▶ Problem statement
Write out the lines below word for word, from the line with "This record shows" to the line with "0.123965, 0.766870, -0.017721]]", both included. Leave the pictures out.

━━━ Data

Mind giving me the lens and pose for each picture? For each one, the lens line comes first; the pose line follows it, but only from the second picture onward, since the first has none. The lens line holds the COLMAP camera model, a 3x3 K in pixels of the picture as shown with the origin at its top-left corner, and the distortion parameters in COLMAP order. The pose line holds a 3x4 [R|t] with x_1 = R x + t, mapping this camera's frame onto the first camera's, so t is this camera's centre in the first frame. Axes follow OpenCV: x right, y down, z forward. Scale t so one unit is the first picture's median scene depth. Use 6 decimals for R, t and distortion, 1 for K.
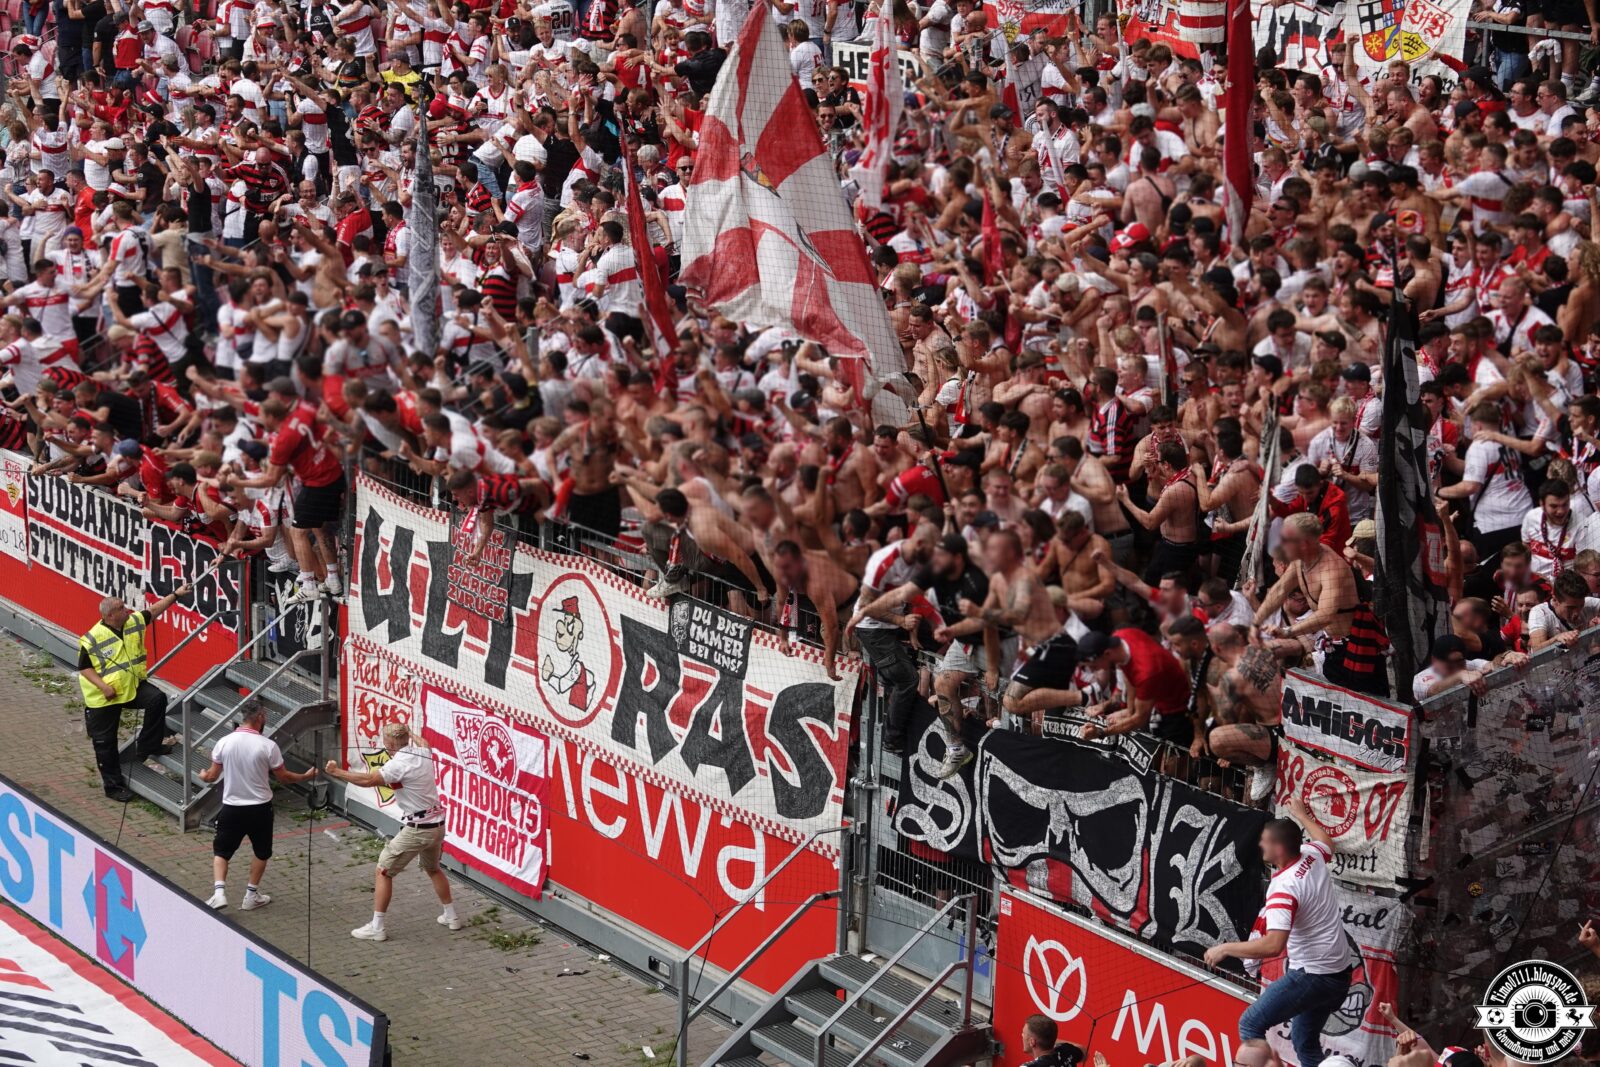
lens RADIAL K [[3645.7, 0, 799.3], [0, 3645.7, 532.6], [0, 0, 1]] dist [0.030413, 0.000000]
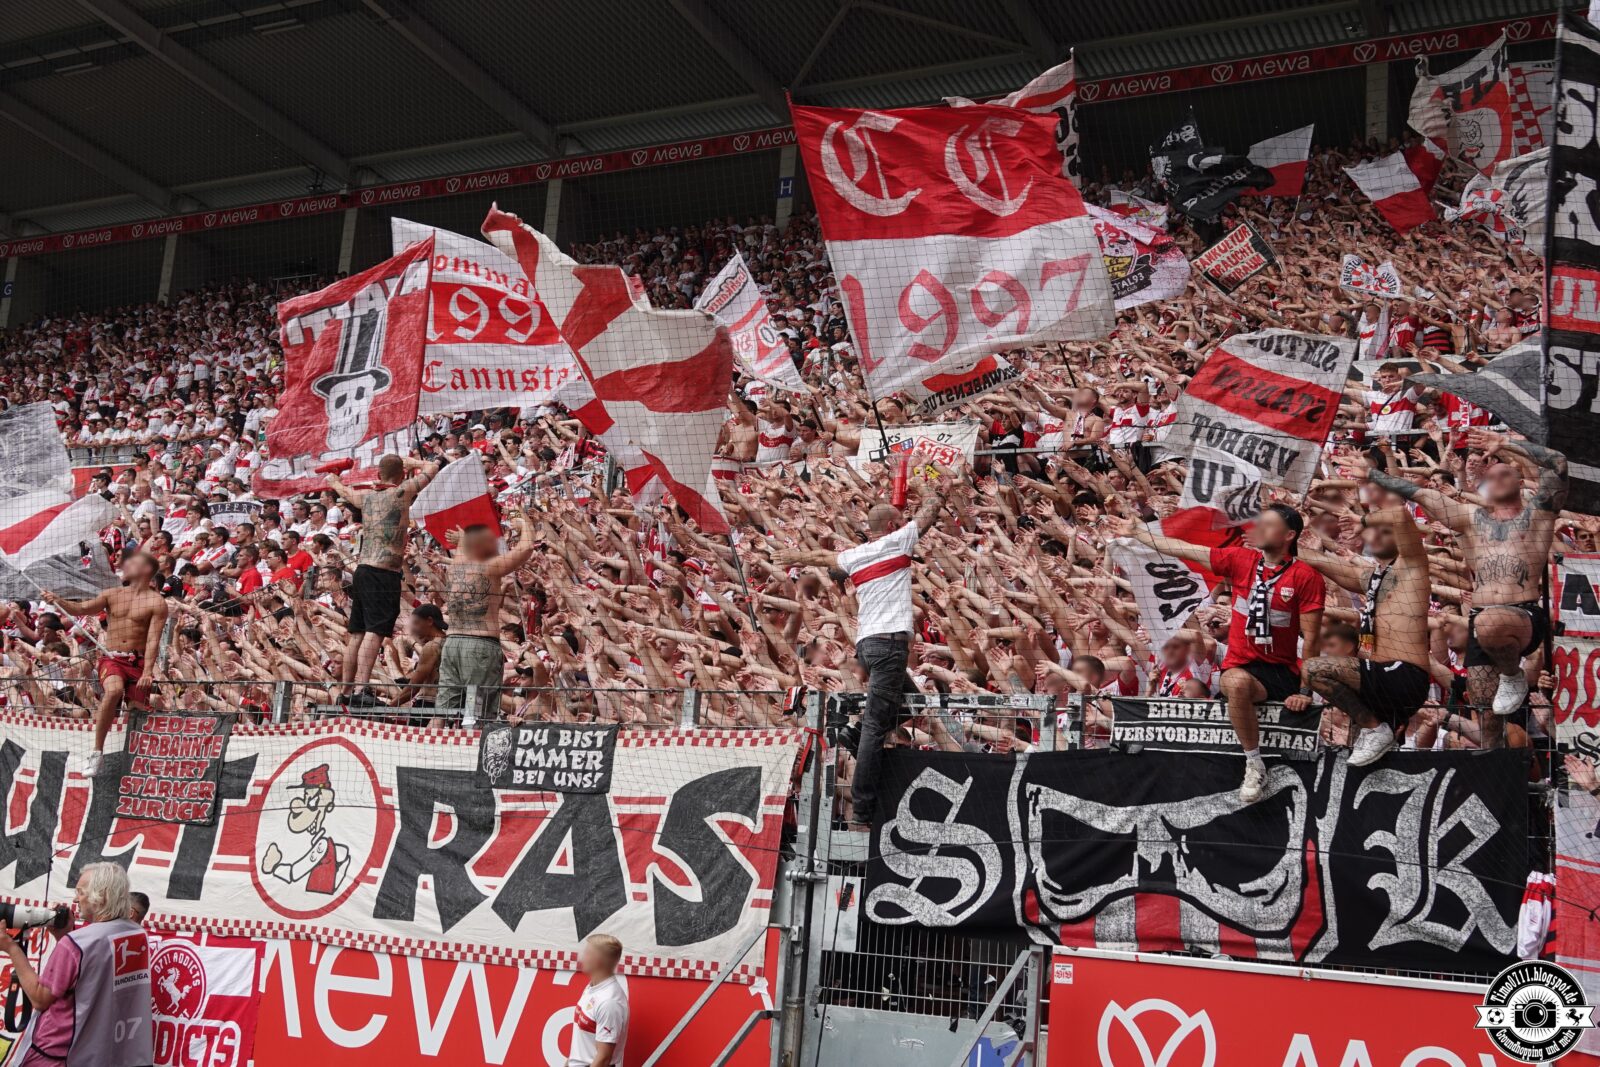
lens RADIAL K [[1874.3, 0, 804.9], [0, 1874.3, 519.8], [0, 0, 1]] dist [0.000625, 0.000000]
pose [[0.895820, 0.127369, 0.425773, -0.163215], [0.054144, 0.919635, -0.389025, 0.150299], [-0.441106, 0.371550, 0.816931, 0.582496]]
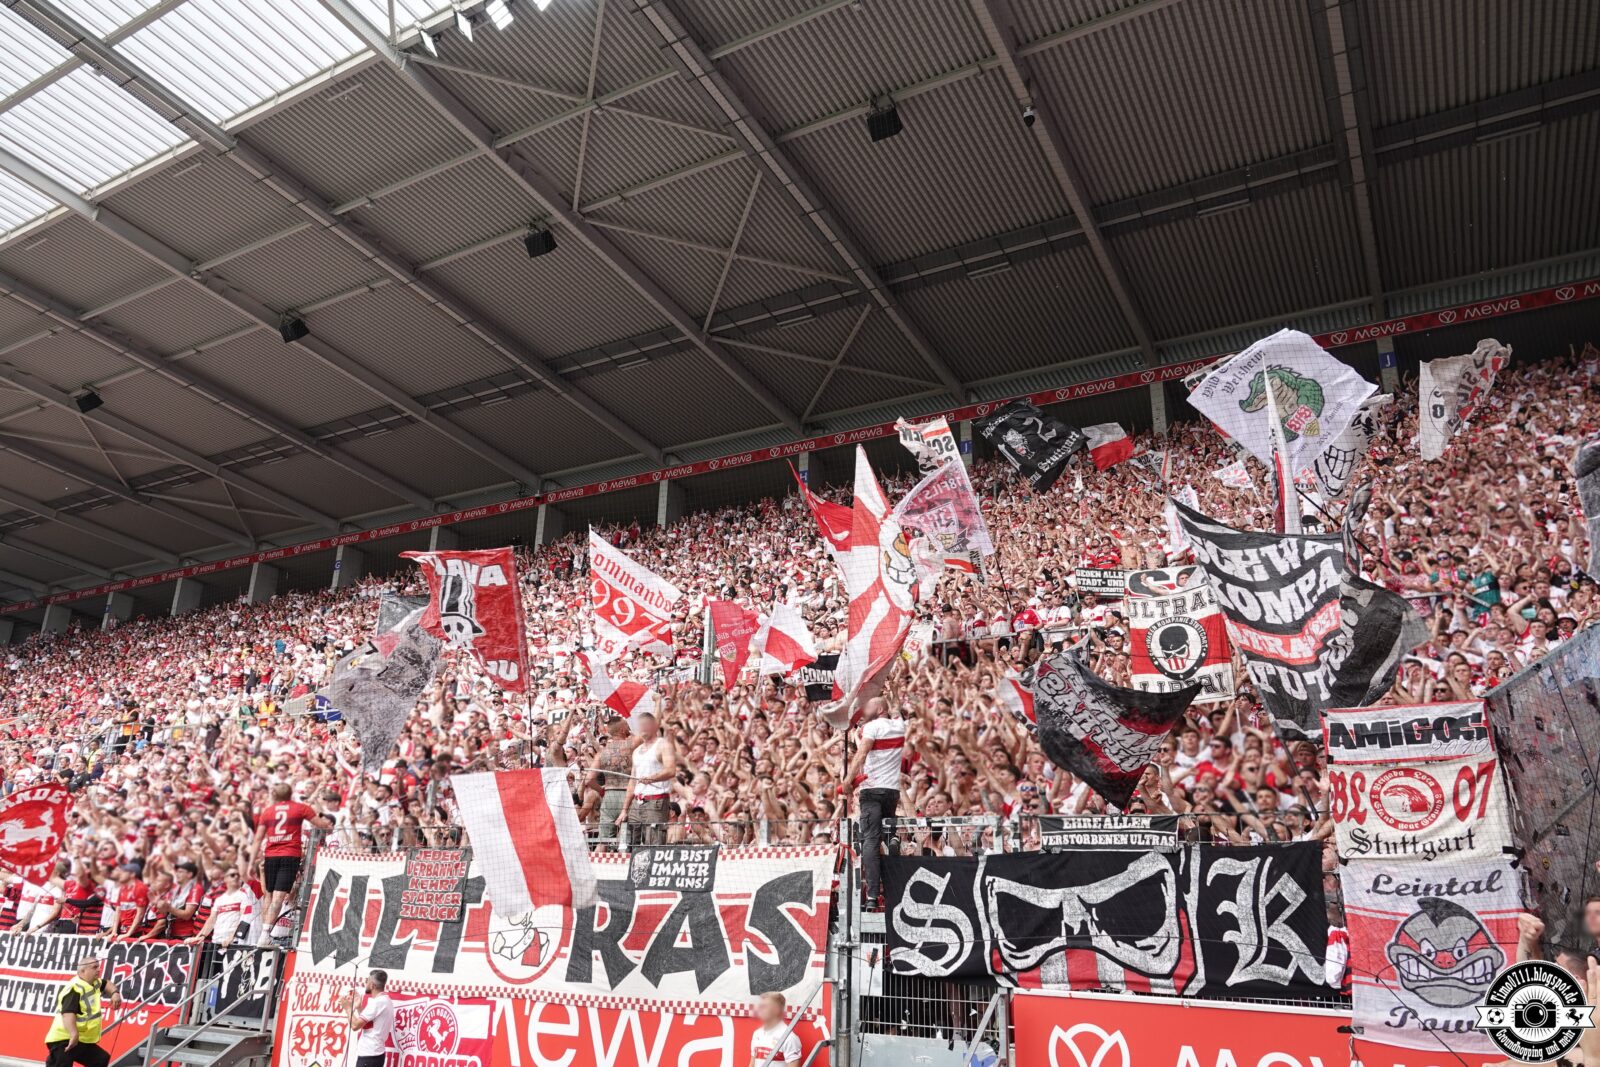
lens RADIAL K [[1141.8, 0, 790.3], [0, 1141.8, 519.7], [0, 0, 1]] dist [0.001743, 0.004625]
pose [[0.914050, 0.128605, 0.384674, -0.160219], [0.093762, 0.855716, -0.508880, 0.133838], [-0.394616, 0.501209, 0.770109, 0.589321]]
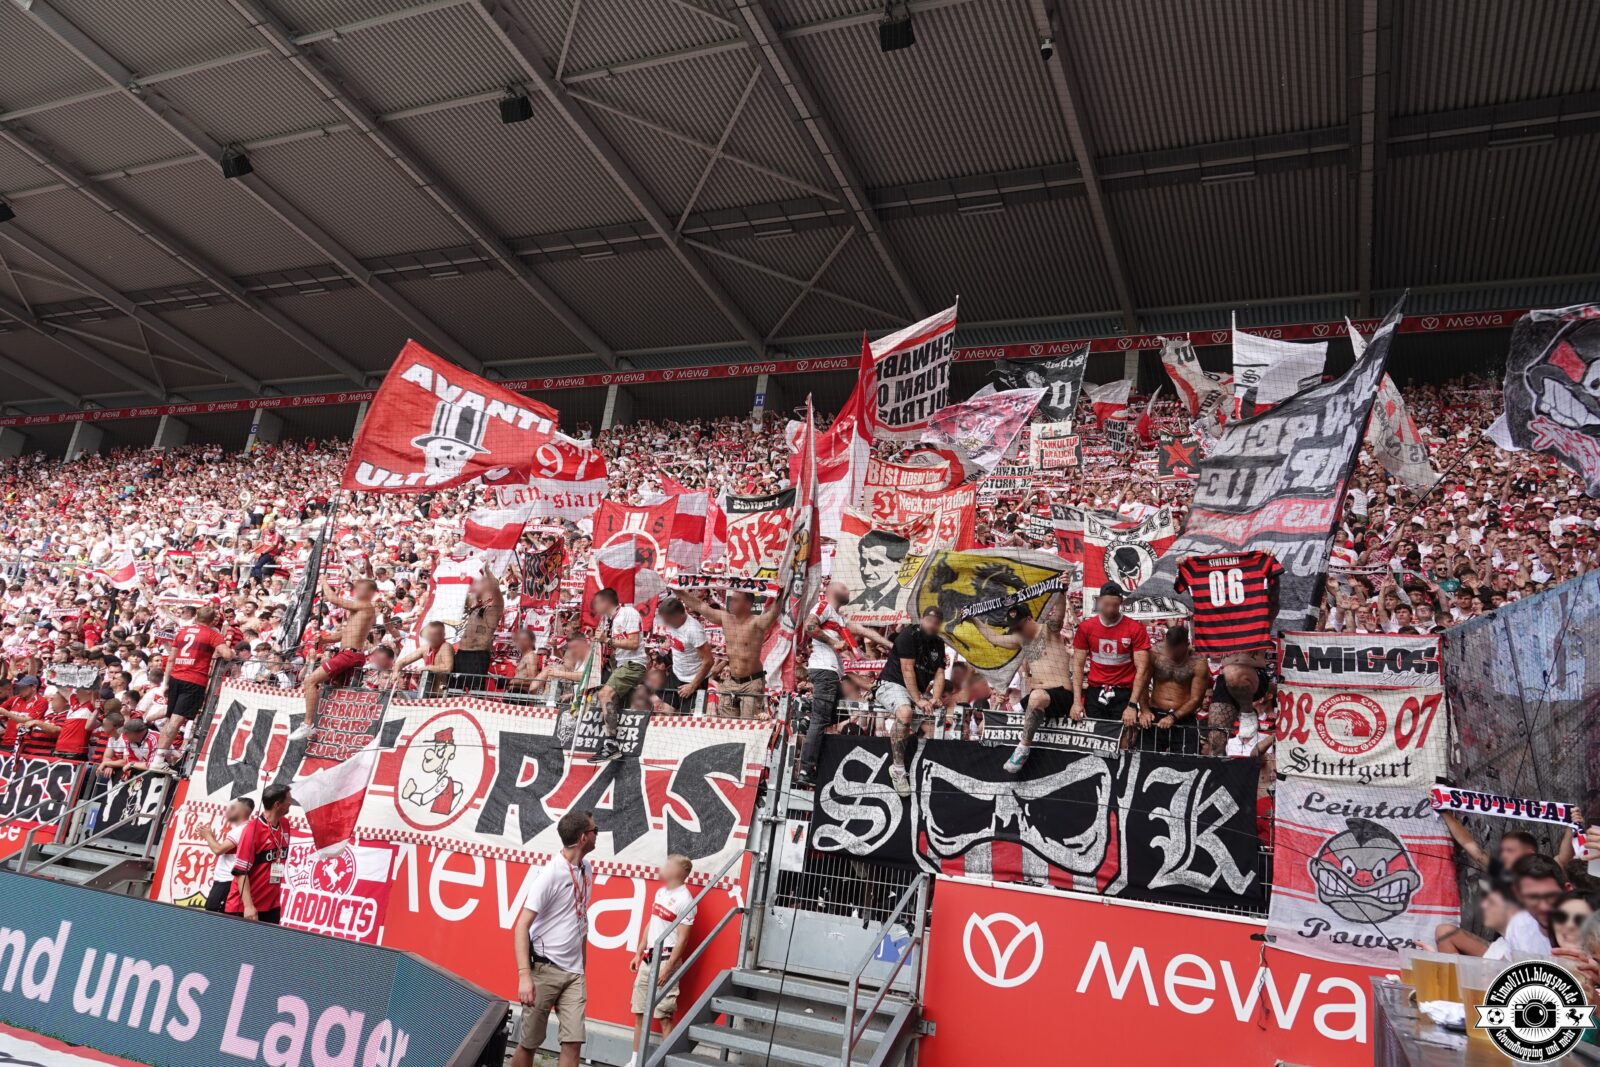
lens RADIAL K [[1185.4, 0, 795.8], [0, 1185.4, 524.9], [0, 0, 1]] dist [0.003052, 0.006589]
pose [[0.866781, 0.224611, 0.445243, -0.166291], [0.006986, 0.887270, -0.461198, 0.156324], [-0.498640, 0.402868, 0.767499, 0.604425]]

━━━━━━
━━━ Data

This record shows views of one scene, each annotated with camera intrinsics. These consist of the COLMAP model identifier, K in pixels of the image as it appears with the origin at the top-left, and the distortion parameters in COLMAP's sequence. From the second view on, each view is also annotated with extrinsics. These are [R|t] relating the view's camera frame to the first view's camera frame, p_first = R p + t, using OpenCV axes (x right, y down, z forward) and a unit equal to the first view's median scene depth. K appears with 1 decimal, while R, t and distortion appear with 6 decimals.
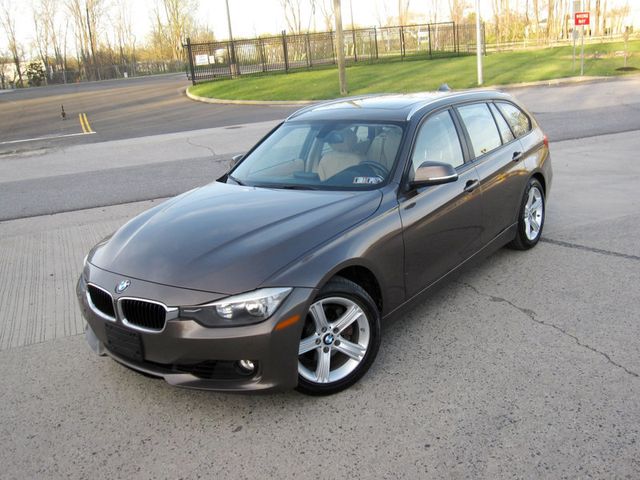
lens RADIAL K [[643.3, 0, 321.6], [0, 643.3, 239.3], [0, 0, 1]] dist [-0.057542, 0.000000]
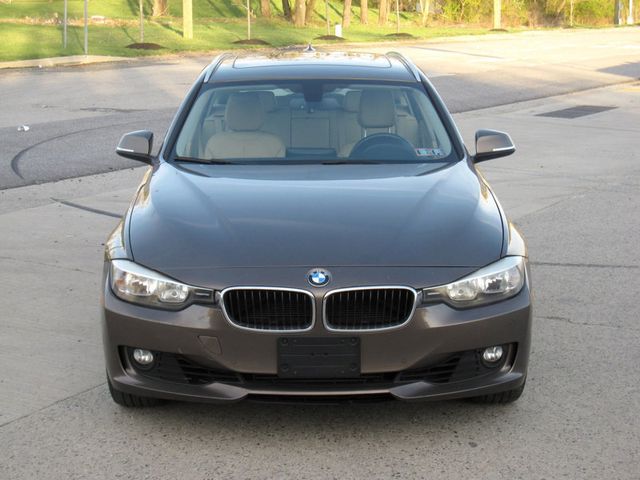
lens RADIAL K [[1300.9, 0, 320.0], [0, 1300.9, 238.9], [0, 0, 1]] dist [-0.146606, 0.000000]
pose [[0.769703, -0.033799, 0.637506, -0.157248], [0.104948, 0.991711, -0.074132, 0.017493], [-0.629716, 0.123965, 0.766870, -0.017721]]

━━━━━━
━━━ Data

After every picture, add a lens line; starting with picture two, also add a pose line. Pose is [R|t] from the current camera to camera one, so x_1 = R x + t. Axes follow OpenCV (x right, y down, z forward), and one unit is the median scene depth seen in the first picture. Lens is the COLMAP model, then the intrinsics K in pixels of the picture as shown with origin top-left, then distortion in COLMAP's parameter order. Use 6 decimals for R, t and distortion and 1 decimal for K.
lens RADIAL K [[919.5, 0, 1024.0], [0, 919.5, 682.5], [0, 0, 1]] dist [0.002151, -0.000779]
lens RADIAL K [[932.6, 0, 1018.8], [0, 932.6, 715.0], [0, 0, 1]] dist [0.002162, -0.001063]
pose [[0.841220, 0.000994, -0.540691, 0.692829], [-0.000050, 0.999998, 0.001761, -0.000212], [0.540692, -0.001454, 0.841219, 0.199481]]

━━━━━━

▶ Output for this exercise
This record shows views of one scene, each annotated with camera intrinsics. These consist of the COLMAP model identifier, K in pixels of the image as it appears with the origin at the top-left, and the distortion parameters in COLMAP's sequence. From the second view on, each view is also annotated with extrinsics. These are [R|t] relating the view's camera frame to the first view's camera frame, p_first = R p + t, using OpenCV axes (x right, y down, z forward) and a unit equal to the first view's median scene depth. K appears with 1 decimal, while R, t and distortion appear with 6 decimals.
lens RADIAL K [[643.3, 0, 321.6], [0, 643.3, 239.3], [0, 0, 1]] dist [-0.057542, 0.000000]
lens RADIAL K [[1300.9, 0, 320.0], [0, 1300.9, 238.9], [0, 0, 1]] dist [-0.146606, 0.000000]
pose [[0.769703, -0.033799, 0.637506, -0.157248], [0.104948, 0.991711, -0.074132, 0.017493], [-0.629716, 0.123965, 0.766870, -0.017721]]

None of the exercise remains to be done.